Histoires vraies
Herbert Bower, commissaire adjoint en cette nuit de juillet, rassemble ses petites affaires, accroche minutieusement son stylo dans la poche intérieure de sa veste, regarde sa montre pour noter avec exactitude l’heure de son départ et referme soigneusement la porte.
Dans le couloir, Herbert donne un coup de peigne à ses cheveux roux devenus rares. Le policier qui va lui servir de chauffeur, en voyant sa grande silhouette maigre tirée à quatre épingles, saisi par son froid regard gris, se met presque au garde-à-vous.
«Où allons-nous, monsieur le commissaire ?
— A l’hôpital.»
En route le chauffeur tente d’engager la conversation.
«De quoi s’agit-il, monsieur le commissaire ?
— Vous le verrez bien. Je n’en sais rien moi-même.»
Comme le malheureux chauffeur soupire et se renfrogne, le commissaire Bower fait un effort :
«Vraiment je n’en sais rien, il paraît qu’on vient d’amener un garçon gravement blessé. C’est son père qui lui aurait tiré dessus.
— Tiens…»
Le chauffeur hoche la tête. Sans doute pense-t-il qu’il s’agit cette fois d’une affaire qui sort de l’ordinaire.

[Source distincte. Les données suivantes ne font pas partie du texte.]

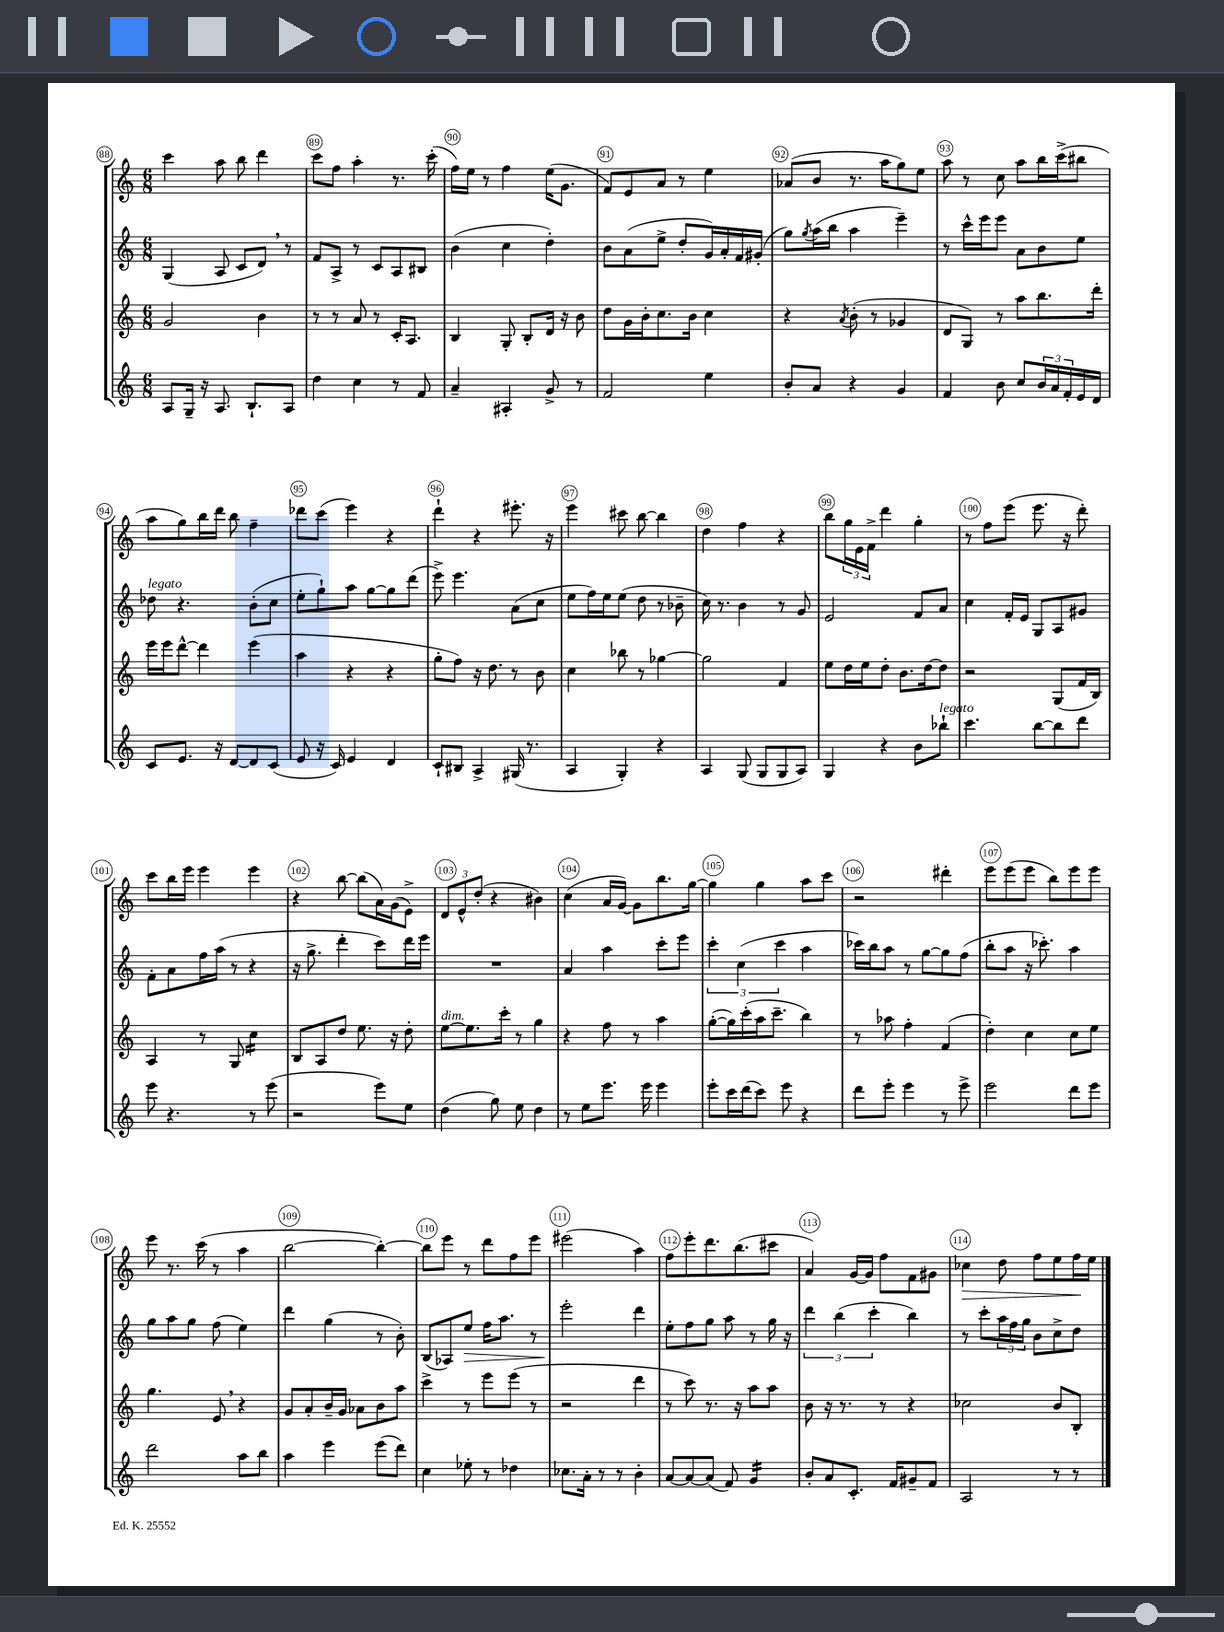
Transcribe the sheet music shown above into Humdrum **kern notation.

Dans le couloir blanc qui mène à la salle d’opération, le commissaire Bower ne fait qu’entrevoir un jeune homme d’une vingtaine d’années, brun au visage cireux, poussé sur une civière. Un infirmier marche à ses côtés portant à bout de bras un flacon de sang relié au corps du blessé par un tuyau de plastique.
«Vous ne pouvez pas l’interroger, grogne un chirurgien, il est dans le coma. Mais vous avez des gens là-bas.»

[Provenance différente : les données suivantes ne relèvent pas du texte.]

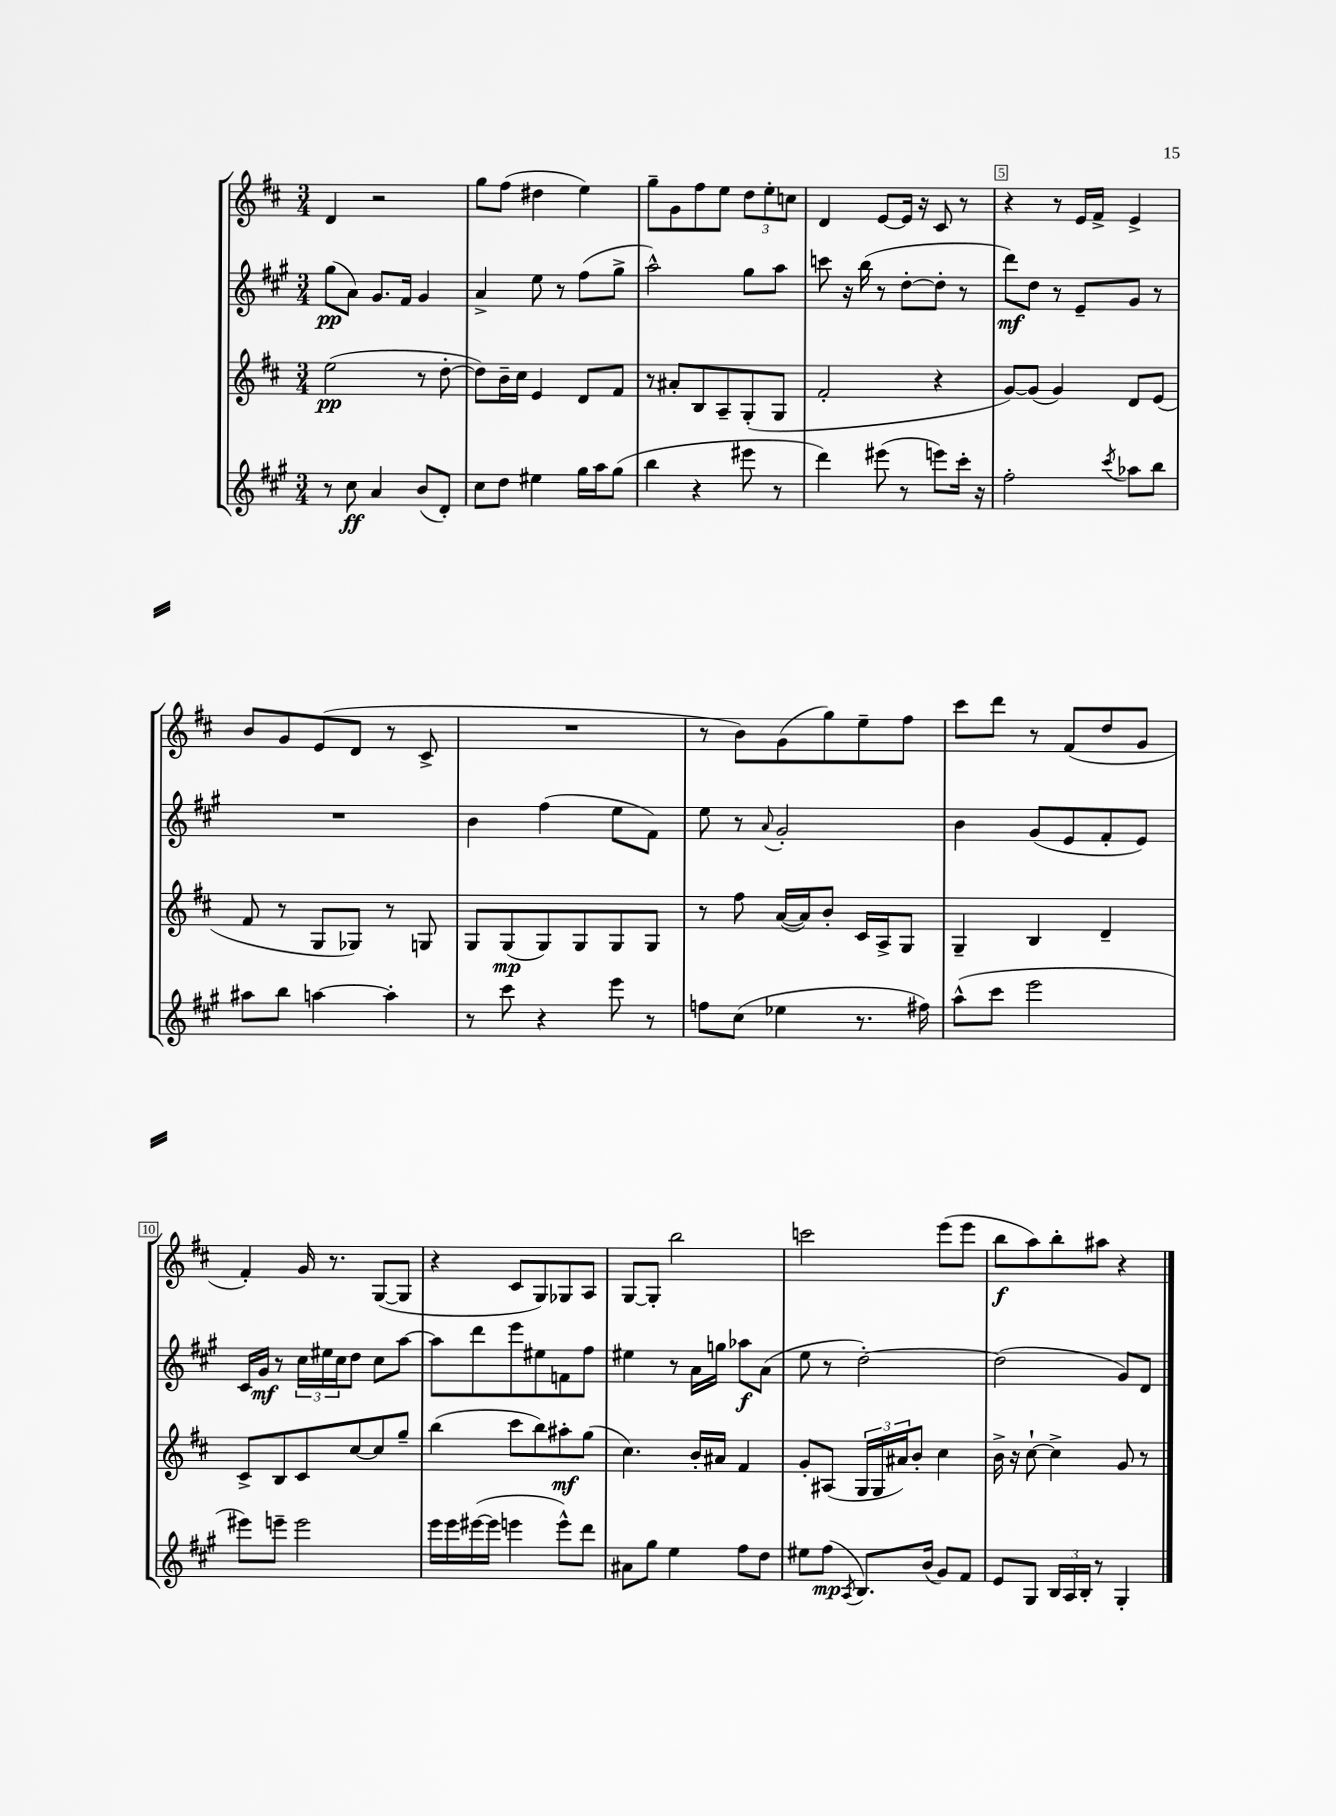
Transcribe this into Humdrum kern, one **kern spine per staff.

**kern	**kern	**kern	**kern
*staff4	*staff3	*staff2	*staff1
*clefG2	*clefG2	*clefG2	*clefG2
*k[f#c#g#]	*k[f#c#]	*k[f#c#g#]	*k[f#c#]
*M3/4	*M3/4	*M3/4	*M3/4
8r	(2ee	(8gg#	4d
8cc#	.	8a)	.
4a	.	8.g#	2r
.	.	16f#	.
(8b	8r	4g#	.
8d')	[8dd'	.	.
=	=	=	=
8cc#	8dd])	4a^	8gg
8dd	16b~	.	(8ff#
.	16cc#	.	.
4ee#	4e	8ee	4dd#
.	.	8r	.
16gg#	8d	(8ff#	4ee)
16aa	.	.	.
(8gg#	8f#	8gg#^	.
=	=	=	=
4bb	8r	2aa^^)	8gg~
.	8a#'	.	8g
4r	8B	.	8ff#
.	8A~	.	8ee
8eee#	(8G'	8gg#	12dd
.	.	.	12ee'
8r	8G	8aa	.
.	.	.	12cc
=	=	=	=
4ddd)	2f#'	8ccc	4d
.	.	16r	.
.	.	(16bb	.
(8eee#	.	8r	[8e
8r	.	[8dd'	16e]
.	.	.	16r
8eee)	4r	8dd']	8c#
16ccc#'	.	8r	8r
16r	.	.	.
=	=	=	=
2ff#'	[8g)	8ddd)	4r
.	(8g]	8dd	.
.	4g)	8r	8r
.	.	8e~	16e
.	.	.	16f#^
8qccc#	.	.	.
8aa-	8d	8g#	4e^
8bb	(8e	8r	.
=	=	=	=
8aa#	8f#	2.r	8b
8bb	8r	.	8g
[4aa	8G	.	(8e
.	8G-)	.	8d
4aa']	8r	.	8r
.	8G	.	8c#^
=	=	=	=
8r	8G	4b	2.r
8ccc#	(8G	.	.
4r	8G)	(4ff#	.
.	8G	.	.
8eee	8G	8ee	.
8r	8G	8f#)	.
=	=	=	=
8ff	8r	8ee	8r
(8cc#	8ff#	8r	8b)
.	.	8qqa	.
4ee-	([16a	2g#'	(8g
.	16a])	.	.
.	8b'	.	8gg)
8.r	16c#	.	8ee~
.	16A^	.	.
.	8G	.	8ff#
16ff#)	.	.	.
=	=	=	=
(8aa^^	4G~	4b	8ccc#
8ccc#	.	.	8ddd
2eee	4B	(8g#	8r
.	.	8e	(8f#
.	4d~	8f#'	8dd
.	.	8e)	8g
=	=	=	=
8eee#)	8c#^	16c#	4f#')
.	.	16g#	.
8eee~	8B	8r	.
2eee	8c#	24cc#	16g
.	.	24ee#	.
.	.	.	8.r
.	.	24cc#	.
.	[8cc#	8dd	.
.	8cc#]	8cc#	([8G
.	8gg~	[8aa	8G]
=	=	=	=
16eee	(4bb	8aa]	4r
16eee	.	.	.
([16eee#	.	8ddd	.
16eee#]	.	.	.
4eee	8ccc#	8eee	8c#
.	8bb)	8ee#	8G)
8eee^^)	8aa#'	8f	8G-
8ddd	(8gg	8ff#	8A
=	=	=	=
8a#	4.cc#)	4ee#	[8G
8gg#	.	.	8G']
4ee	.	8r	2bb
.	16b'	16a	.
.	16a#	16gg	.
8ff#	4f#	8aa-	.
8dd	.	(8a	.
=	=	=	=
8ee#	8g'	8ee	2ccc
(8ff#	(8A#	8r	.
8qA	.	.	.
8.B)	24G	[2dd')	.
.	24G	.	.
.	24a#)	.	.
.	8b'	.	.
(16b	.	.	.
8g#)	4cc#	.	(8eee
8f#	.	.	8eee
=	=	=	=
8e	16b^	(2dd]	8bb
.	16r	.	.
8G#	[8cc#`	.	8aa)
24B	4cc#^]	.	8bb'
24A	.	.	.
24B'	.	.	.
8r	.	.	8aa#
4G#'	8g	8g#)	4r
.	8r	8d	.
==	==	==	==
*-	*-	*-	*-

Le chirurgien montre d’un signe de tête deux braves types endimanchés, un peu étonnés d’être là et qui commencent même à le regretter en voyant Herbert Bower s’adresser à eux d’un ton péremptoire et glacé.
«Où ça s’est passé ?
— A Lunnebourg.
— Bon, je vous écoute.»
Les deux hommes se regardent :
«Ben, nous, on n’a rien à dire, répond l’un d’eux.
— On n’a rien vu, explique l’autre.
— Alors, qu’est-ce que vous faites là ?
— Nous, on l’a amené, c’est tout.
— Où l’avez-vous trouvé ?
— Ben, on rentrait chez nous. On était avec nos femmes et les enfants et puis on a entendu un coup de feu…
— Un seul ?
— Oui. Un coup de fusil, et puis une voix criait «au secours». On s’est dit «tiens ça chauffe chez les Wilshek». Là-dessus la porte de leur maison s’est ouverte et leur fils Georges, plein de sang, est sorti plié en deux en se tenant le ventre… Et il a roulé dans nos jambes.
— C’est tout ?
— Ben, ma foi oui. Toutes les lumières se sont allumées dans la rue. Des voisins sont sortis. Ils disaient qu’il fallait prévenir la police. Que ça devait arriver. Nous, on s’est pas occupés de ça. Pendant que je roulais Georges dans une couverture, lui, mon ami, il est allé chercher la voiture. On l’a porté tous les deux sur la banquette arrière, et voilà.
— Comment savez-vous que c’est le père qui a tiré ?
— Dame, Georges s’est pas tiré dessus tout seul. Et c’est sûrement pas sa mère… Pauvre femme, elle en serait bien incapable.
— Mais le père, lui, en est capable ?»
Les deux hommes, gênés à nouveau, se regardent.
«Bah ! c’est pas ce qu’on veut dire. Mais un homme en colère peut toujours se servir d’un fusil.
— Parce que le père est coléreux ?
— Non ! Non ! On n’a pas dit ça. Mais il avait des raisons d’être en colère.